Doch dann kam auch schon die nächste Versuchung, als Ralf Schumacher in Runde 23 seinen zweiten Stopp erledigte. Toyota war abermals der Meinung, dass Trockenreifen besser wären. "Die Strecke war einfach unglaublich rutschig", erklärte Schumacher - und so musste er zähneknirschend wieder an die Box, Intermediates ausfassen. Immerhin konnte Ralf noch zwei Punkte an Land ziehen, doch ohne den Gummifehlgriff hätte er auf dem Siegerpodest stehen können.

Reger Betrieb in der Safety Car-Phase..., Foto: Sutton
Reger Betrieb in der Safety Car-Phase..., Foto: Sutton

In etwa zur selben Zeit wie Ralf Schumacher tappte auch Felipe Massa in den Slickfettnapf. Und auch er rutschte nur noch hilflos umher, musste umgehend wieder die Box ansteuern. Ein frustrierter Felipe meldete: "Was soll ich sagen? Wir hätten heute auf dem Podium stehen können, wenn ich auf Intermediates geblieben wäre. Denn ich war zu diesem Zeitpunkt vor Button. Mein Ingenieur Mike Krack fragte mich, ob ich wechseln wollte. Weil die Strecke ähnlich wie am Freitag war, als die Rillenreifen gut funktioniert haben, entschied ich mich, das Risiko einzugehen. Wenn es funktioniert hätte, wären wir Helden gewesen. Aber leider wurde das Auto einfach nur unfahrbar."

Letztlich gab es nur einen Zeitpunkt, an dem Trockenreifen keinen Nach- sondern einen Vorteil brachten: Und zwar ganz am Ende des Rennens, wie das die Williams-Piloten unter Beweis stellen konnten. Die Weiß-Blauen wechselten nämlich vier Runden vor Schluss auf Trockenreifen. "Unsere Autos funktionierten im letzten Stint mit den Intermediates überhaupt nicht mehr, wir waren fünf bis sechs Sekunden langsamer pro Runde", erklärt Mario Theissen. Der späte Reifenwechsel erntete die Kritik von McLaren-Boss Ron Dennis - dieser sah darin den Auslöser dafür, dass Antonio Pizzonia ins Heck von Juan Pablo Montoya krachte und damit einen Doppelsieg der Silberpfeile und sogar eine Übernahme der WM-Führung bei den Konstrukteuren vereitelte.

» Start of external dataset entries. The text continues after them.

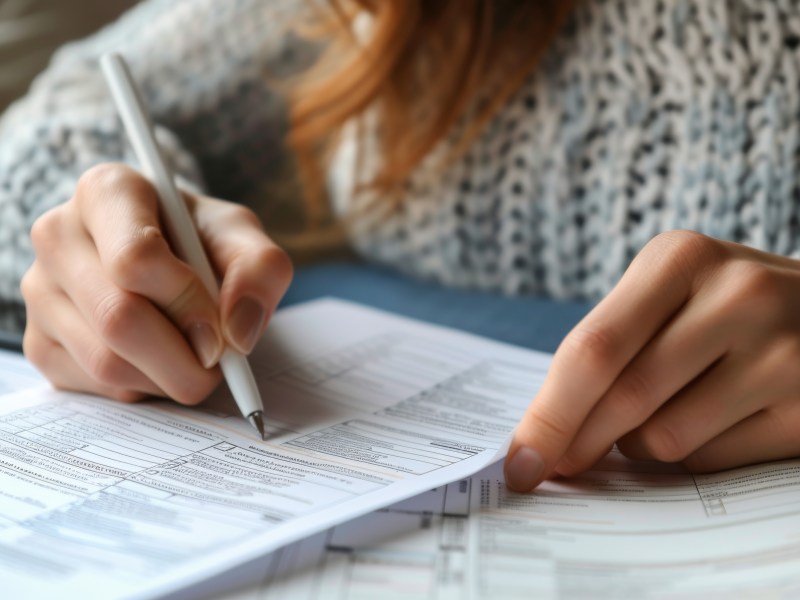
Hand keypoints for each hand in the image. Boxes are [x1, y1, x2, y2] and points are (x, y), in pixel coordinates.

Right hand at [22, 163, 291, 403]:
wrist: (171, 259)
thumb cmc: (203, 242)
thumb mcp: (243, 239)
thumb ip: (260, 270)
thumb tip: (238, 334)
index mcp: (107, 191)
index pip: (135, 259)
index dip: (186, 304)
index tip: (220, 331)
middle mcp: (58, 235)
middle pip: (119, 318)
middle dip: (183, 357)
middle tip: (218, 363)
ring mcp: (41, 291)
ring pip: (106, 361)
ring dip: (168, 378)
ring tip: (195, 359)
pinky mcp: (39, 341)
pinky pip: (96, 387)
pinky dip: (144, 389)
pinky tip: (160, 363)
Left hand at [504, 230, 799, 490]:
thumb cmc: (722, 310)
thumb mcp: (668, 296)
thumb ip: (609, 349)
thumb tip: (544, 436)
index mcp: (681, 258)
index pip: (593, 348)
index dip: (549, 414)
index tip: (519, 460)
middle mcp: (738, 294)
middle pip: (624, 396)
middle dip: (576, 442)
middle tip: (551, 466)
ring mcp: (783, 352)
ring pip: (665, 438)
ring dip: (640, 445)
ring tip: (661, 415)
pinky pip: (712, 462)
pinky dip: (689, 456)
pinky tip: (709, 424)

Dennis hat jedoch nur insofern Recht, als dass Pizzonia laut eigenen Angaben um vier Sekunden pro Runde schneller fahren hätte können, als er hinter Montoya fuhr und sich schließlich der Auffahrunfall ereignete. Unter Beweis stellt diese Theorie Mark Webber, der mit seinen Trockenrillenreifen sich noch auf Platz 4 vorarbeiten konnte. Theissen: "Mark ist dann ja auch mit den Slicks die zweitschnellste Rennrunde gefahren." Dass Webber am Ende noch Barrichello überholen konnte, liegt laut dem Brasilianer zumindest an einem anderen Grund. Denn auch Rubens holte sich Trockenpneus - nur: "Ich tat mir schwer dabei, diese auf Temperatur zu bekommen, und so konnte mich Mark überholen."